Une grande proportion des étudiants sont ce que l’on peut appeler des “pirates”, ils ont pour principal objectif de se constituer une bibliothèque numérique gratuitement. Par contre on a une proportion très importante, de l’ordre de 15% à 25%, de gens qui copient pour découvrir, pour étendre leur culture, ce groupe n’est pas particulièrement caractéristique d’une classe d’âge, mais il est clair que l’on a à faire à ces deux populations.

On constate une forte substitution à l’achat légal pour les “pirates”, ceux-là n’achètent quasiment plus de CD, mais ce que l’on voit également, c’est que ces gens là, au départ, n’achetaient que très peu de CD, ils ont généralement des revenus disponibles très faibles pour la musique légale et la substitution à l’achat joue beaucoup.

Par contre, ce que l’on constate, c’est que ce sont ceux qui avaient un revenu disponible important pour acheter de la musique (et qui achetaient entre 10, 15 albums ou plus par an) ont utilisé internet pour découvrir de nouveaux horizons et élargir leur consommation culturelle, et cette population là, du coup, consomme plus de produits culturels légaux.

Si on réduit l’accès au P2P, cela va diminuer la consommation culturelle de ce dernier groupe et du coup diminuer leur consommation légale. Quant au premier groupe, leur revenus ne leur permettra pas de consommer plus, de toutes façon. Au final, c’est mauvais pour la culture et pour l’industrie de la musique.

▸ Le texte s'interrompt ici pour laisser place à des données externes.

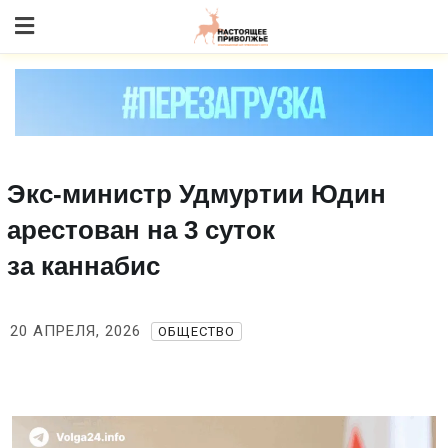
Skip
to content
Экс‑министр Удмуртии Юдин
арестован на 3 суток
за каннабис
20 АПРЕЛЯ, 2026
ОБЩЕСТВО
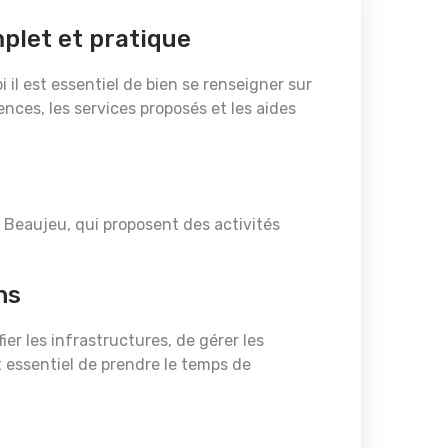
plet et pratique
 il est essentiel de bien se renseigner sur
ences, les services proposés et les aides
de Beaujeu, qui proposent des activités
ns
ier les infrastructures, de gérer les
 essentiel de prendre le temps de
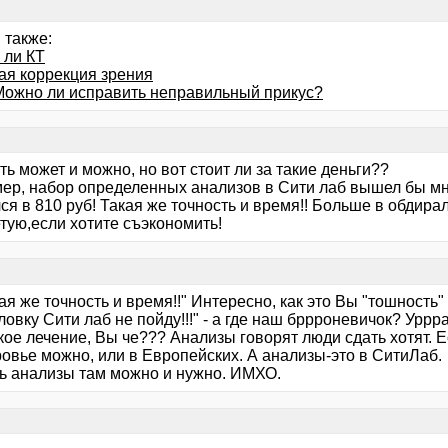
 также:
 ли КТ
ая коррекция зрения
.Можно ли исправить неправильный прикус?
ь может и можно, но вот стоит ли за такие деньги??
ер, набор определенных анализов в Сити лаб вышел бы мне
я в 810 руб! Такая же точность и время!! Больше в обдирал
тую,если хотите съэкономить!
ая же точность и время!!" Интересно, как это Вы "тошность"
овку Сити лаб не пойду!!!" - а где наш бррроневичок? Уррр
акое лечение, Вы че??? Анализы говорят люди сдать хотят. Е
овье можно, или в Европейских. А анализы-это в СитиЛаб.
ь анализы там можно и нужно. ИМХО.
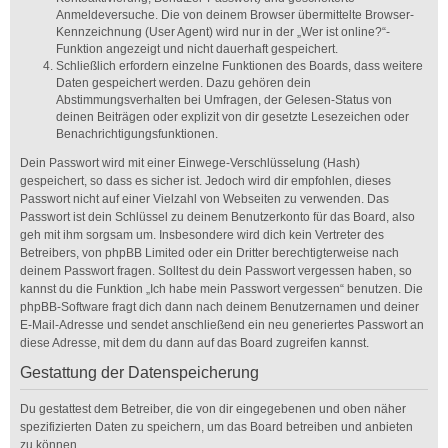
Anmeldeversuche. Die von deinem Browser übermittelte Browser-
Kennzeichnung (User Agent) wird nur in der „Wer ist online?“-
Funktion angezeigt und nicht dauerhaft gespeichert.
Schließlich erfordern einzelne Funktionen des Boards, dass weitere
Daten gespeichert werden. Dazu gehören dein
Abstimmungsverhalten bei Umfragen, der Gelesen-Status von
deinen Beiträgen oder explizit von dir gesetzte Lesezeichen oder
Benachrichtigungsfunktionen.
Dein Passwort wird mit einer Einwege-Verschlüsselung (Hash)
gespeichert, so dass es sicher ist. Jedoch wird dir empfohlen, dieses
Passwort nicht auf einer Vielzahl von Webseiten zu verwenden. Das
Passwort ist dein Schlüssel zu deinem Benutzerkonto für das Board, also
geh mit ihm sorgsam um. Insbesondere wird dich kein Vertreter des
Betreibers, von phpBB Limited oder ein Dritter berechtigterweise nach
deinem Passwort fragen. Solltest du dein Passwort vergessen haben, so
kannst du die Funktion „Ich habe mein Passwort vergessen“ benutzen. Die
phpBB-Software fragt dich dann nach deinem Benutzernamen und deiner
E-Mail-Adresse und sendet anschließend ein neu generiertes Passwort an
diese Adresse, mit dem du dann auf das Board zugreifen kannst.
Gestattung der Datenspeicherung
Du gestattest dem Betreiber, die von dir eingegebenen und oben näher
spezifizierten Daten zu speichern, um das Board betreiben und anbieten
zu können.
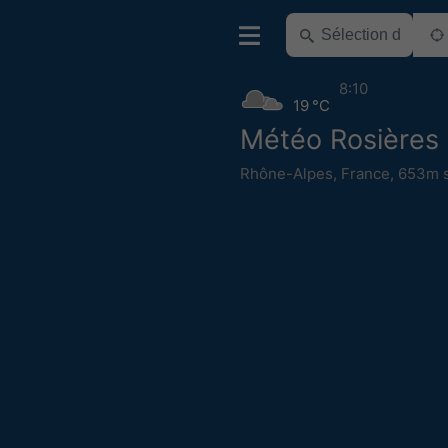
8:10
19 °C
Météo Rosières
Rhône-Alpes
,
France
,
653m s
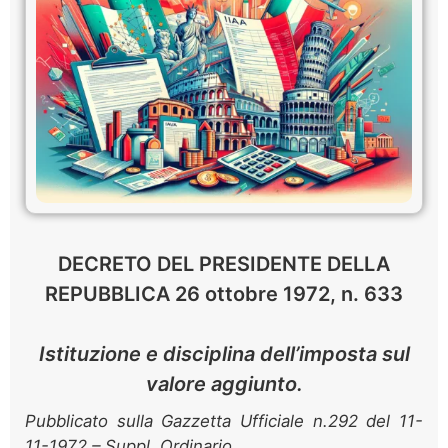
DECRETO DEL PRESIDENTE DELLA
REPUBBLICA 26 ottobre 1972, n. 633
Istituzione e disciplina dell’imposta sul
valore aggiunto.
Pubblicato sulla Gazzetta Ufficiale n.292 del 11-
11-1972 – Suppl. Ordinario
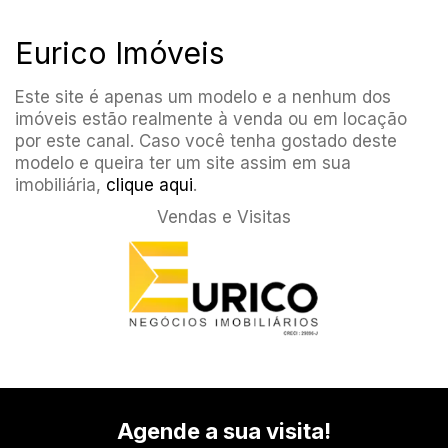
Eurico Imóveis
Este site é apenas um modelo e a nenhum dos
imóveis estão realmente à venda ou em locação
por este canal. Caso você tenha gostado deste
modelo e queira ter um site assim em sua
imobiliária,
clique aqui
.
Vendas e Visitas
Agende a sua visita!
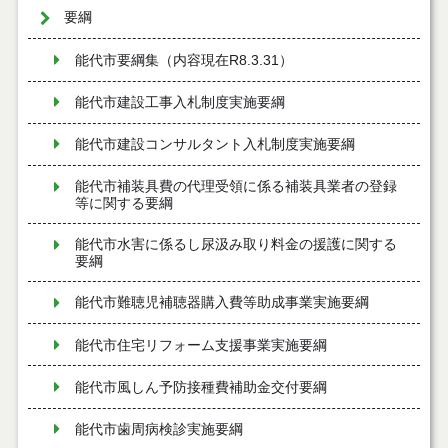
要綱
能代市要綱集（内容現在R8.3.31）
能代市建設工事入札制度実施要綱
能代市建設コンサルタント入札制度実施要綱
能代市補装具費の代理受領に係る補装具業者の登録
等に関する要綱
能代市水害に係るし尿汲み取り料金の援護に関する
要綱
能代市難聴児補聴器購入費等助成事業実施要綱
能代市住宅リフォーム支援事業実施要綱
能代市風しん予防接種費補助金交付要綱
能代市歯周病検診実施要綱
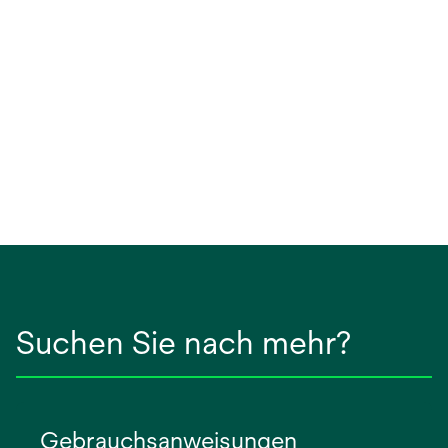
Suchen Sie nach mehr?
Gebrauchsanweisungen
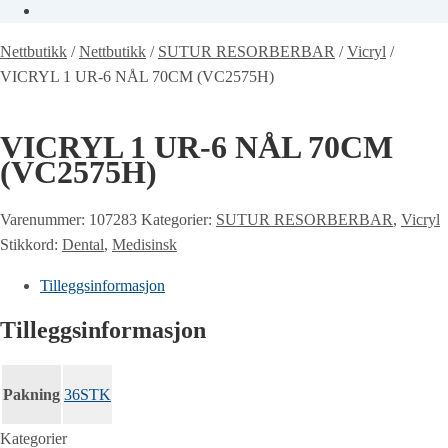
Nettbutikk
/
Nettbutikk
/
SUTUR RESORBERBAR
/
Vicryl
/
VICRYL 1 UR-6 NÅL 70CM (VC2575H)
VICRYL 1 UR-6 NÅL 70CM
(VC2575H)
Varenummer:
107283
Kategorier:
SUTUR RESORBERBAR
,
Vicryl
Stikkord:
Dental
,
Medisinsk
Tilleggsinformasjon
Tilleggsinformasjon
Pakning
36STK
Kategorier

Je finis cette démonstration avec 2 autres études commandées par les gouvernements suédois et néerlandais et qui concluent elles aussi à un impact positif du piratage.

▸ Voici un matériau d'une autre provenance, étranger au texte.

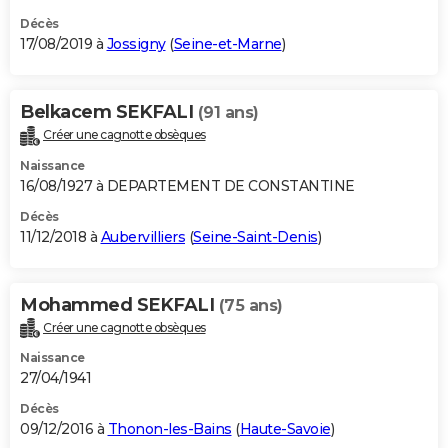
Décès
17/08/2019 à
Jossigny
(
Seine-et-Marne
)
Belkacem SEKFALI
(91 ans)
Créer une cagnotte obsèques
Naissance
16/08/1927 à DEPARTEMENT DE CONSTANTINE
Décès
11/12/2018 à
Aubervilliers
(
Seine-Saint-Denis
)
Mohammed SEKFALI
(75 ans)
Créer une cagnotte obsèques
Naissance
27/04/1941
Décès
09/12/2016 à
Thonon-les-Bains
(
Haute-Savoie
)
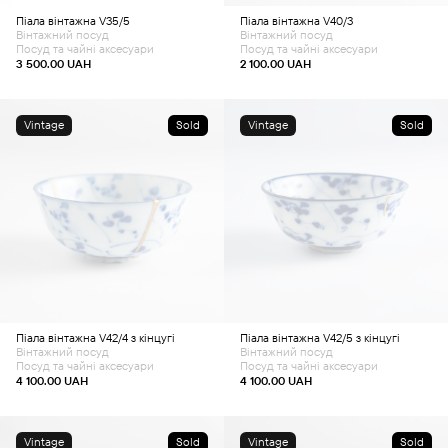
Піала вінтажна V35/5
Піала вінтажна V40/3
Вінтажний посуд
Вінтажний посуд
Посуд та чайні аксесуари
Посуд та чайні аксесуари
3 500.00
UAH
2 100.00
UAH
Vintage
Sold
Vintage
Sold
Піала вінтажна V42/4 з кінцугі
Піала вінтажна V42/5 з кінцугі
Вінтажний посуд
Вінтажний посуд
Посуд та чайні аксесуари
Посуд та чайні аксесуари
4 100.00
UAH
4 100.00
UAH
Vintage
Sold
Vintage
Sold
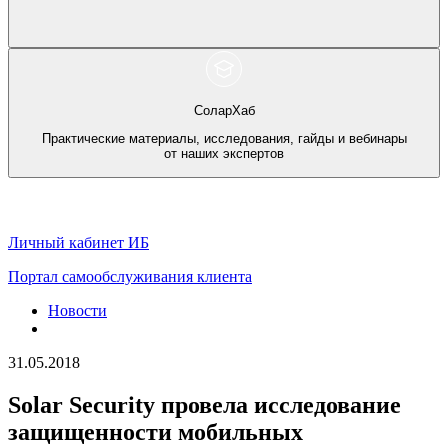
СоларХаб
Практические материалы, исследования, гайды и вебинары
от наших экспертов
Личный кабинет ИБ
Портал самообслуживания клиента
Новости
31.05.2018
Solar Security провела исследование
защищенности мобильных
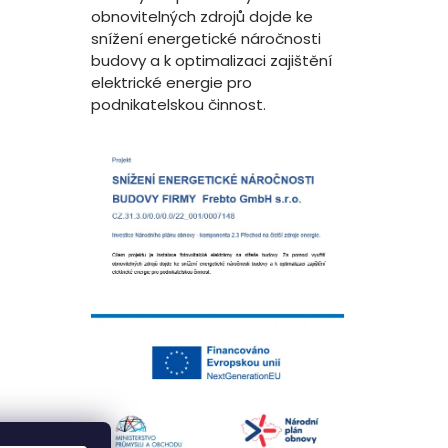
obnovitelných zdrojů dojde ke
snížení energetické náročnosti
budovy a k optimalizaci zajištění
elektrické energie pro
podnikatelskou činnost.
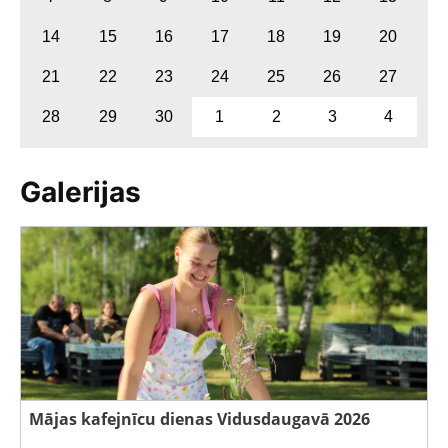
14
15
16
17
18
19
20
21
22
23
24
25
26
27
28
29
30
1
2
3
4
Galerijas
Mājas kafejnīcu dienas Vidusdaugavā 2026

Le premier à être paru est le rapport commandé par le gouvernement hollandais. La conclusion est la suivante :

L'enquête montre que les effets économiques de partage de fichiers sur le marché néerlandais de bien-être à court et à long terme très positive.

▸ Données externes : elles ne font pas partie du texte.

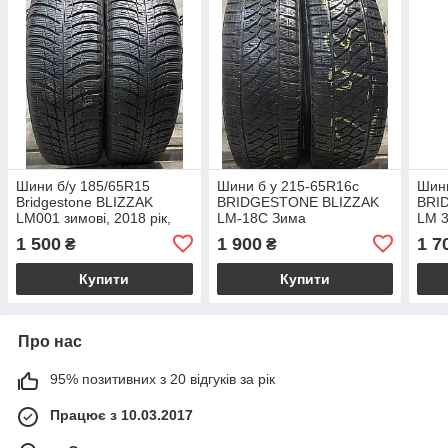
Шини б/у 185/65R15
Шини б у 215-65R16с
Шини
Bridgestone BLIZZAK
BRIDGESTONE BLIZZAK
BRI
LM001 зимові, 2018 рік,
LM-18C Зима
LM 3
залишок 5.5-5.8 мм
1 500
1 900
1 7
₴
₴
Купити
Купити
Про нас
95% позитивних з 20 відгуків за рік
Працює з 10.03.2017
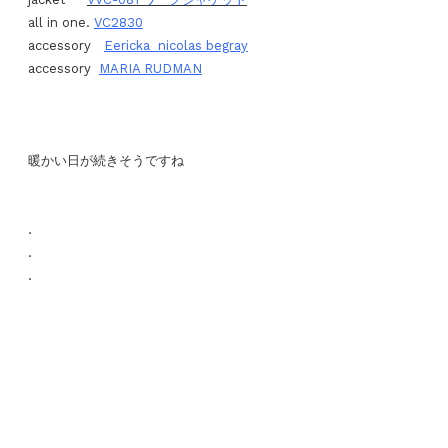
all in one.
VC2830
accessory
Eericka nicolas begray
accessory
MARIA RUDMAN
暖かい日が続きそうですね
.
.
.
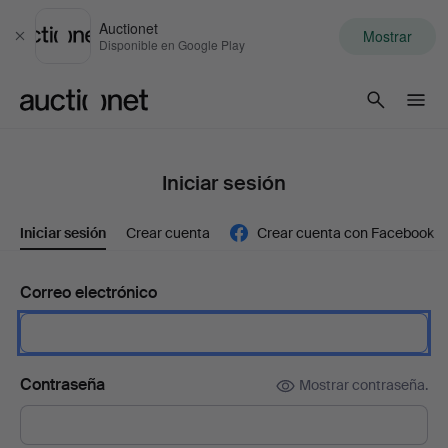
Auctionet
Mostrar
Cerrar
Disponible en Google Play
Auctionet.com
Iniciar sesión
Iniciar sesión
Crear cuenta
Crear cuenta con Facebook
Correo electrónico
Contraseña
Mostrar contraseña.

Le deuxieme est un rapport norvégien qui conclue que les plus gros pirates sont aussi les plus susceptibles d'acheter de la musique soit en ligne, soit sur support physique.

Conclusion : Le piratage n'est pas en cause dans la chute des ventes de disques. La cause serait peut être plutot à chercher du coté des changements de consommations de produits culturels au sens large : au niveau de la musique d'abord : plus de concerts, plus de produits dérivés, mais aussi par le remplacement par d'autres produits culturels : cinema, jeux vidéos, ... C'est en tout cas l'explication que donnent certains spécialistes du domaine.

So what ?

Le plus remarquable dans tout ça, c'est que meme les opposants les plus farouches à la loi Hadopi semblent avoir oublié cet aspect. C'est dommage car c'est la base de toute cette histoire invraisemblable. Cela montre à quel point les majors ont un accès facile et privilégié aux caneaux d'information pour pouvoir influencer à un tel point l'opinion publique et celle des décideurs. En comparant ce cas français à d'autres cas à l'internationale (procès The Pirate Bay, directives européennes, allongement des droits d'auteurs en Europe, aux Etats-Unis -amendement Mickey Mouse-, ....) on se rend compte de la puissance et de la nocivité de ce lobby, avec comme principales victimes, nous, les consommateurs, et la culture qu'ils prétendent défendre.